Thank you, Loyola Marymount.
Having come into the past four conference tourneys ranked No. 1 or 2 in the nation, the Zags find themselves ranked No. 10 and seeded No. 2 behind rival Saint Mary’s heading into the WCC semifinals.
In the journey of self-discovery that is a college basketball season, the Zags have had more revelatory moments than in most recent years. And surely more losses.
Losing three of their first eight games against top-10 teams caused the early rankings to drop. But the damage of losses to Texas, Purdue and Baylor was early, nonlethal and somewhat offset by an impressive win on the road against No. 4-ranked Alabama (now No. 2).
To score 100 points in a 10-point win over the Crimson Tide was the major positive of the nonconference experience. The message: When clicking, with six players in double figures (led by Drew Timme’s 29), the Zags looked like a Final Four contender.
How, then, could a team that put up 100 against Alabama be held to 67 at home against LMU, a quadrant 3 (NET) team that they had defeated 25 consecutive times?
It’s possible that the Zags set themselves up for that one, having Houdini-ed three previous road games with late heroics.
At San Francisco, they were outrebounded by 19, but Rasir Bolton scored on a late putback for the win. At Santa Clara, they trailed by one with just over a minute remaining, but Nolan Hickman netted a timely 3. And at BYU, Julian Strawther pumped in a distant 3 with 9.8 remaining.
Three dramatic wins by eight total points is enough for them to expect that somebody will always come up with the game-saving hoop.
The visiting Lions of LMU soon delivered a tutorial in humility on Jan. 19, edging the Zags 68-67 in the seemingly invulnerable Kennel. On that night, the customary last-second heroes couldn’t convert and the 75-game win streak in that venue was snapped by a team that hadn’t won in Spokane since 1991.
LMU scored on a late layup and GU missed a couple of shots at the win. You cannot do that in March.
A couple of weeks later, the Zags fell at Saint Mary’s in overtime. No disgrace there, of course. Saint Mary’s topped the Zags in Moraga, California, to split the series last season, too, and the Zags ran away with an 82-69 win over the Gaels in the WCC title game.

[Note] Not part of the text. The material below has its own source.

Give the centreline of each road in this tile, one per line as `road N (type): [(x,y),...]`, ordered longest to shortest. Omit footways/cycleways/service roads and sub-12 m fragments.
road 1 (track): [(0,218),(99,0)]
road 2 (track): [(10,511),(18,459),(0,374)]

Recent Zag improvements mitigate some concerns. Timme is the most-fouled player in the WCC. At times, his performance at the free-throw line has been a weakness. Making 4 of 10 free throws against Michigan State, for instance, was a vulnerability in a slim win over the Spartans.
Through the Feb. 2 game against Santa Clara, Timme was shooting 60% from the line. In the past seven games, he’s shot 72.5%. This guy turns into a pinata at tournament time, and going into the tournament with confidence from the line can make a critical difference in a close game.
It’s hard to picture anybody who can elevate his game at tournament time as has Timme, who averaged 27.3 in the three NCAA games last season.
Strawther, meanwhile, has become a more aggressive scorer, taking pressure off Timme. He’s averaged 19 points in the past eight games – almost four points above his season average.
Anton Watson’s all-around game, always strong, has become more effective on the offensive end, raising his average almost four points in the past 10.
And nobody has been a bigger surprise than sophomore Ben Gregg, with his shooting range and mobility as a frontcourt sub.
The recent home win over Saint Mary’s displayed the balanced offense and opportunistic defense that should stand as the blueprint for the Zags in March.
They’ve had enough surprises this season.